**Dataset records:**
....
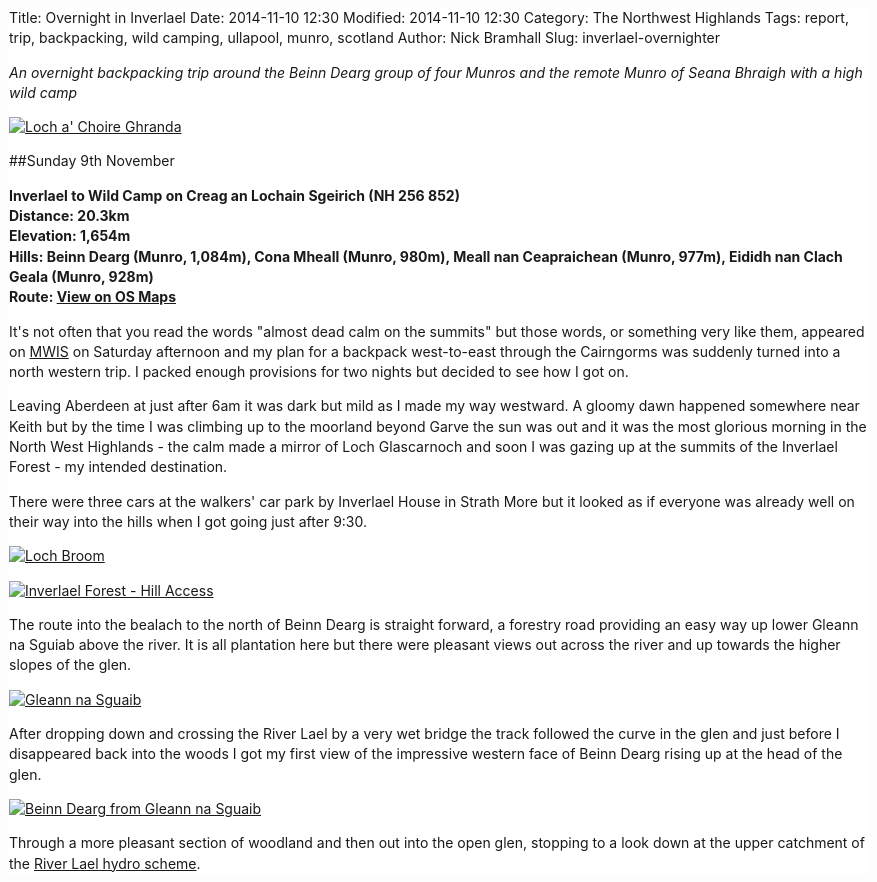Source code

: Title: Overnight in Inverlael
Date: 2014-11-10 12:30
Modified: 2014-11-10 12:30
Category: The Northwest Highlands
Tags: report, trip, backpacking, wild camping, ullapool, munro, scotland
Author: Nick Bramhall
Slug: inverlael-overnighter

_An overnight backpacking trip around the Beinn Dearg group of four Munros and the remote Munro of Seana Bhraigh with a high wild camp_

<a href="https://www.flickr.com/photos/black_friction/15743071986" title="Loch a&#x27; Choire Ghranda by Nick Bramhall, on Flickr"><img src="https://farm8.staticflickr.com/7479/15743071986_0839d7c5dd_b.jpg" width="1024" height="683" alt="Loch a&#x27; Choire Ghranda"></a>



##Sunday 9th November

**Inverlael to Wild Camp on Creag an Lochain Sgeirich (NH 256 852)  
Distance: 20.3km  
Elevation: 1,654m  
Hills: Beinn Dearg (Munro, 1,084m), Cona Mheall (Munro, 980m), Meall nan Ceapraichean (Munro, 977m), Eididh nan Clach Geala (Munro, 928m)    
Route: [View on OS Maps](https://www.invertedworld.co.uk/trip/482)**

It's not often that you read the words "almost dead calm on the summits" but those words, or something very like them, appeared on [MWIS](http://www.mwis.org.uk) on Saturday afternoon and my plan for a backpack west-to-east through the Cairngorms was suddenly turned into a north western trip. I packed enough provisions for two nights but decided to see how I got on.

Leaving Aberdeen at just after 6am it was dark but mild as I made my way westward. A gloomy dawn happened somewhere near Keith but by the time I was climbing up to the moorland beyond Garve the sun was out and it was the most glorious morning in the North West Highlands - the calm made a mirror of Loch Glascarnoch and soon I was gazing up at the summits of the Inverlael Forest - my intended destination.

There were three cars at the walkers' car park by Inverlael House in Strath More but it looked as if everyone was already well on their way into the hills when I got going just after 9:30.

<a href="https://www.flickr.com/photos/black_friction/15597320388" title="Loch Broom by Nick Bramhall, on Flickr"><img src="https://farm8.staticflickr.com/7539/15597320388_1a727bb04e_b.jpg" width="1024" height="576" alt="Loch Broom"></a>

<a href="https://www.flickr.com/photos/black_friction/15782744295" title="Inverlael Forest - Hill Access by Nick Bramhall, on Flickr"><img src="https://farm8.staticflickr.com/7498/15782744295_eb2095e7e0_b.jpg" width="1024" height="682" alt="Inverlael Forest - Hill Access"></a>

The route into the bealach to the north of Beinn Dearg is straight forward, a forestry road providing an easy way up lower Gleann na Sguiab above the river. It is all plantation here but there were pleasant views out across the river and up towards the higher slopes of the glen. 

<a href="https://www.flickr.com/photos/black_friction/15597331268" title="Gleann na Sguaib by Nick Bramhall, on Flickr"><img src="https://farm8.staticflickr.com/7482/15597331268_f224cde32e_b.jpg" width="1024" height="683" alt="Gleann na Sguaib"></a>

After dropping down and crossing the River Lael by a very wet bridge the track followed the curve in the glen and just before I disappeared back into the woods I got my first view of the impressive western face of Beinn Dearg rising up at the head of the glen.

<a href="https://www.flickr.com/photos/black_friction/15596934979" title="Beinn Dearg from Gleann na Sguaib by Nick Bramhall, on Flickr"><img src="https://farm8.staticflickr.com/7514/15596934979_7ffec23e6a_b.jpg" width="1024" height="683" alt="Beinn Dearg from Gleann na Sguaib"></a>

Through a more pleasant section of woodland and then out into the open glen, stopping to a look down at the upper catchment of the [River Lael hydro scheme](http://www.rwe.com/web/cms/en/312972/rwe-innogy/sites/hydroelectric-power-station/united-kingdom/sites-in-operation/summary/).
....
**Task description:**
Return, from the data, each line where the string "backpacking" occurs.

**Result for this exercise:**
Tags: report, trip, backpacking, wild camping, ullapool, munro, scotland
_An overnight backpacking trip around the Beinn Dearg group of four Munros and the remote Munro of Seana Bhraigh with a high wild camp_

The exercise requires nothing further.